When advertisers think of the social networking category, they mostly focus on the “social” aspect, as in a way to reach scaled audiences within walled gardens.
But there’s also the “network” opportunity, as in the API-based tools that make it easy to advertise on social platforms.
That’s what Comcast is going for with its recently launched Universal Ads, which is a self-serve ad-buying platform that aims to make it easier for small and midsize businesses to buy premium video.
Sounds like a demand-side platform – but it’s not, according to James Borow, VP of product and engineering for the new business line.
“It’s an ads API, or an ads manager,” Borow said.
That might sound like jargon, but those are meaningful terms for first-party API players such as Shopify, YouTube, TikTok, Meta and Snap.
“The advertisers we’re talking about don’t even know what The Trade Desk is,” Borow told AdExchanger.
Not just SMBs
When Universal Ads launched in January, it was framed mainly as a TV and video-buying access point for the millions of smaller advertisers on Meta, YouTube and TikTok. Comcast’s NBCUniversal business only has some thousands of advertisers.
But Universal Ads is less about attracting the mass of businesses and local services that make up the majority of Google and Meta accounts.
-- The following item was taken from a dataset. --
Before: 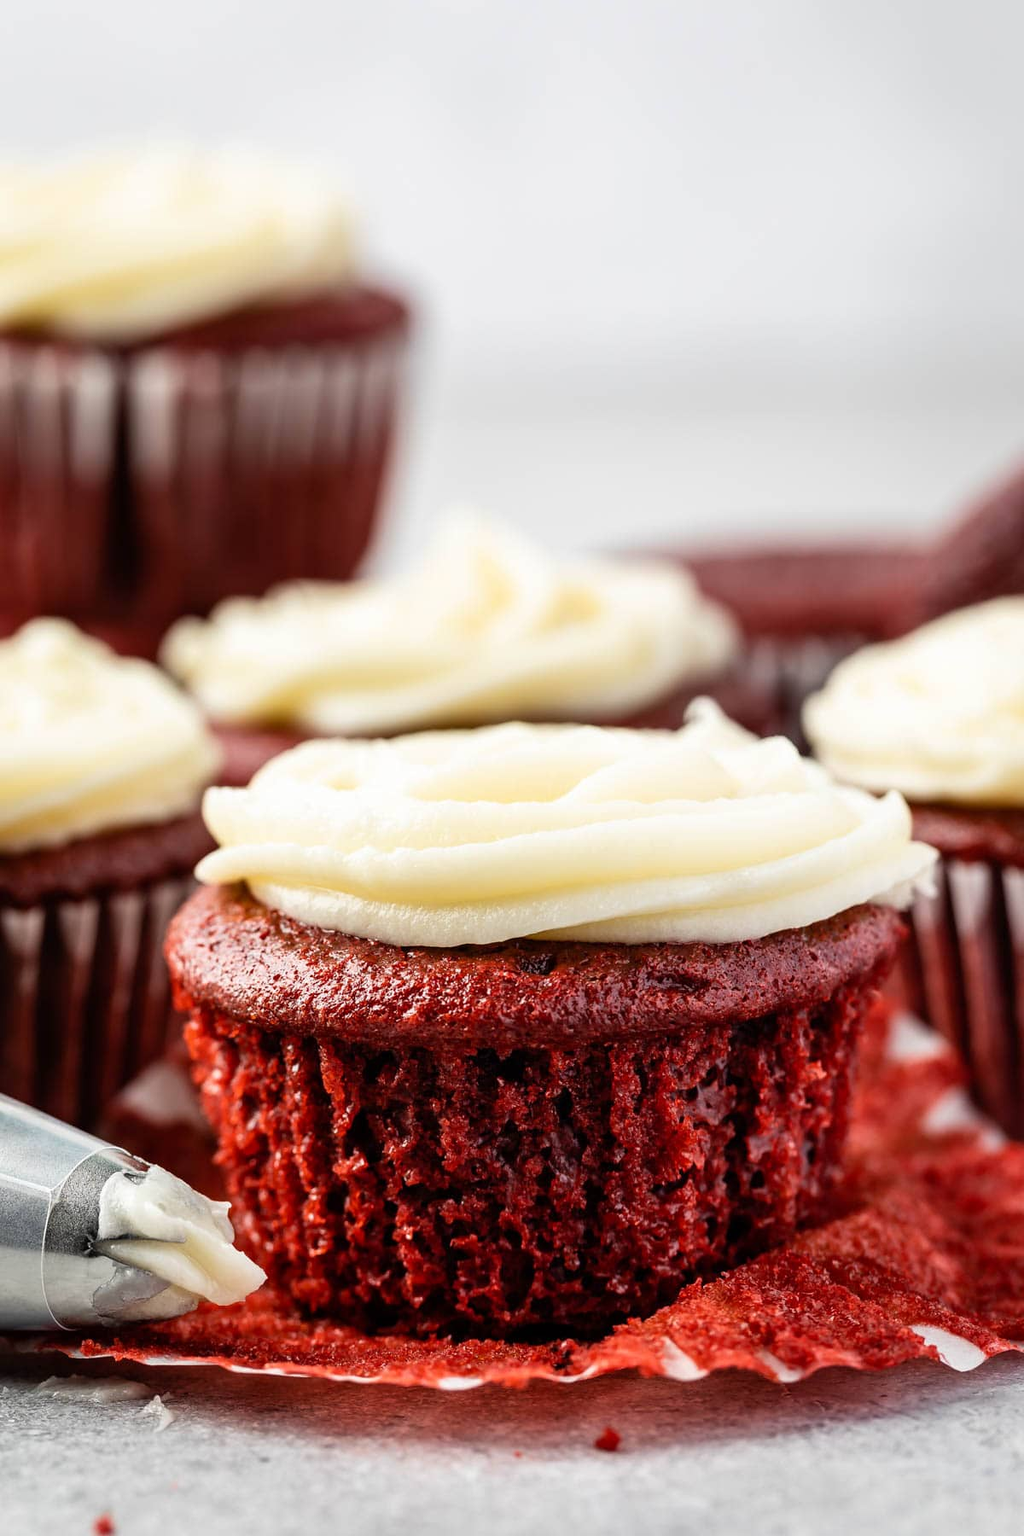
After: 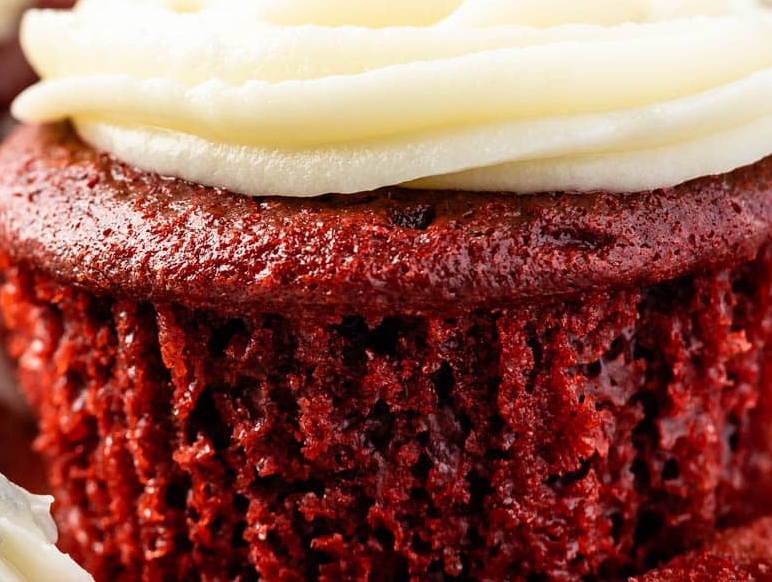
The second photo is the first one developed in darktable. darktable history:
crop: left 18.106%, top 50.773%, right 17.557%, bottom 16.887%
Rather, it’s going for the digitally native brands that already spend millions or even tens of millions of dollars per year on marketing and have serious cash flow but don’t necessarily have a lot of brand recognition.
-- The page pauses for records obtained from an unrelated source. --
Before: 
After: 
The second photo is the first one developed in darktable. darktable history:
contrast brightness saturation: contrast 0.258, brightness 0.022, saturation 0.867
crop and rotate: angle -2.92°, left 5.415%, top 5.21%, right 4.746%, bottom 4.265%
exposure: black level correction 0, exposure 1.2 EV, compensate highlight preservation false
These types of brands – for example, an ecommerce business built on Shopify – are often lumped into the SMB category along with small dental practices and mom-and-pop shops, Borow said.
But many have now grown into major marketers, with the only difference between them and more established brands being that their budgets have been “confined to the social networks,” he added, and have not spread to TV or other channels.
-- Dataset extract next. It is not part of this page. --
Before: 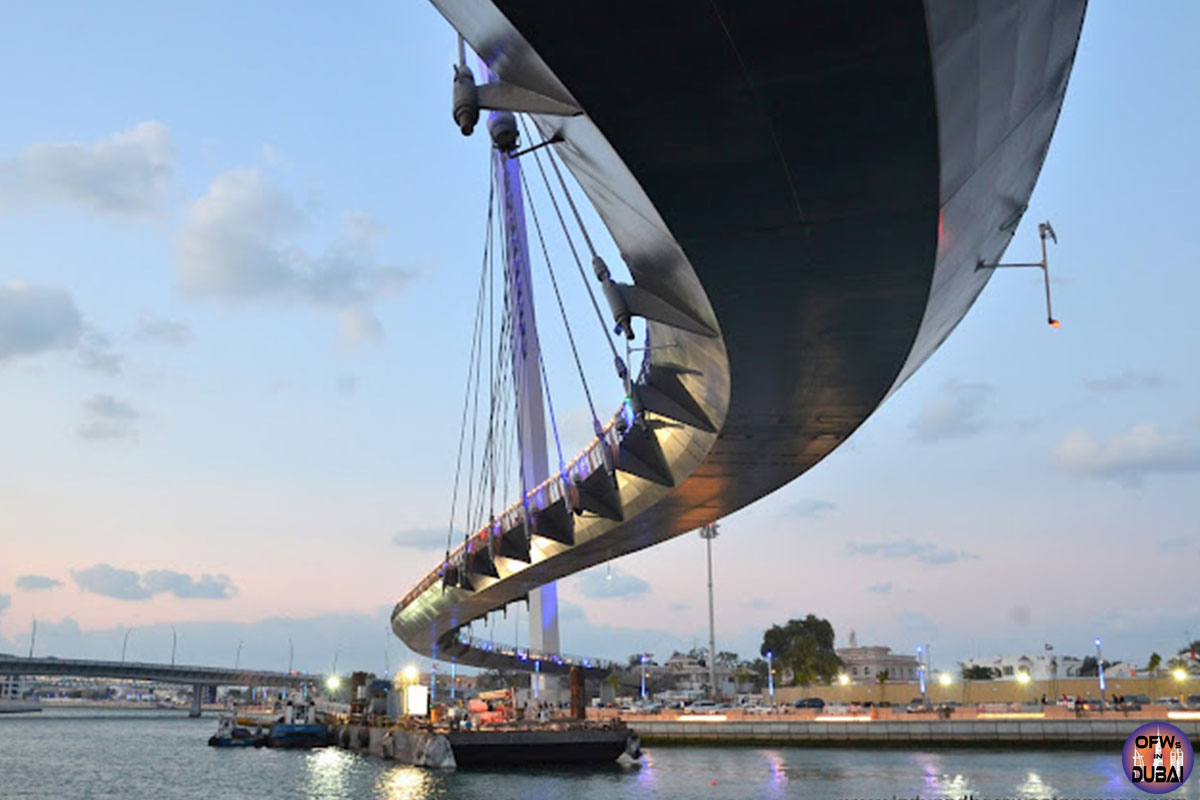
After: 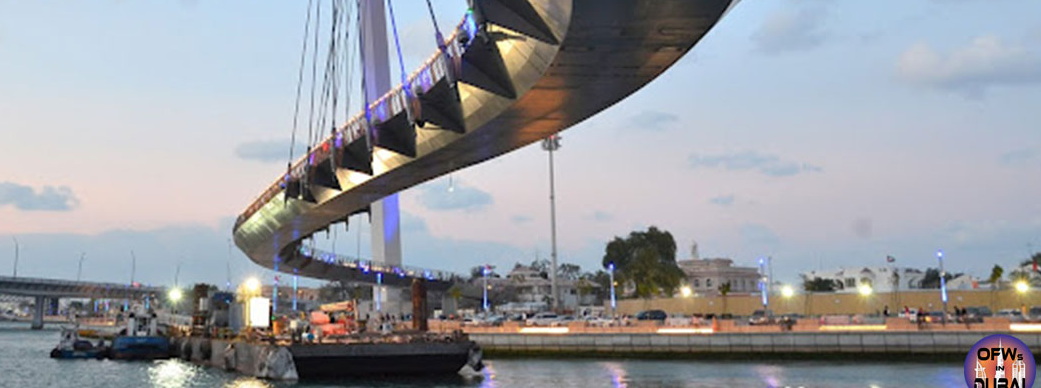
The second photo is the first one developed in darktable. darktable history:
crop and rotate: left 13.249%, top 48.509%, bottom 2.911%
In Borow’s words, Universal Ads is “a platform for economically rational advertisers to buy TV ads.”
“If you’re a brand that’s scaling Instagram, TikTok and Reddit, we want you to be thinking, ‘Okay, the next channel is going to be TV and premium video,’” he said.
But these data-driven social advertisers need a way to buy TV ads with a UI that looks and feels like a social platform’s buying UI, which is what they’re used to.
The biz dev path
Universal Ads is also appealing to social advertisers through strategic partnerships with providers they already have experience with, such as the one it signed last week with Measured, an incrementality measurement service.
Borow said the partnership will make it easier to test TV supply from Universal Ads within the same platform that brands use for social advertising.
Meanwhile, in March, Universal Ads announced a partnership with Ramp, which sells corporate credit cards and business management tools and works with a lot of startup businesses. In other words, the type of digital-native companies that are likely also social media advertisers. The integration with Ramp includes a $500 credit as an incentive to begin testing TV using Universal Ads.
But convincing savvy social marketers to get on board with TV isn’t that hard of a sell. It’s not a secret that linear TV campaigns create lift for online performance marketing channels, said Borow, who spent most of his career at social networks before joining Comcast, including as global director of Snap’s self-service ad platform and as an advisor to Reddit and Discord on their self-service ad platform launches.
“We all knew how performant TV really was,” he said. “I think we at the social nets actually knew it better in some ways than TV did.”
Margin calls
Beyond the performance pitch, there’s one more way Universal Ads is courting social buyers.
Although broadcasters and video publishers that work with FreeWheel pay a fee to include their inventory in a package, Universal Ads charges zero demand-side fees. That’s very unlike programmatic companies, which live and die by their margins of online ad spend.
The Trade Desk’s margin, for example, has hovered around 20% for as long as it’s been a public company. SSPs Magnite and PubMatic, both public companies, don’t report their take rate at all, though in a note last year the investment bank Wells Fargo estimated that Magnite’s share of Netflix ad spend is around 3%.
Still, Netflix has the power as a media partner to force vendor partners to accept rock bottom. Likewise, TTD’s margin from campaigns through Walmart’s DSP is unknown, but also likely far lower than its overall take rate.
Still, in programmatic media, those margins are everything, whereas a selling point of Universal Ads is that it doesn’t care about fees or margins at all.
“I mean this in a very good way,” Borow said, “but [Universal Ads] only makes sense because it’s part of Comcast.”
It’s a walled garden world now. Which doesn’t leave much room for actual third-party vendors.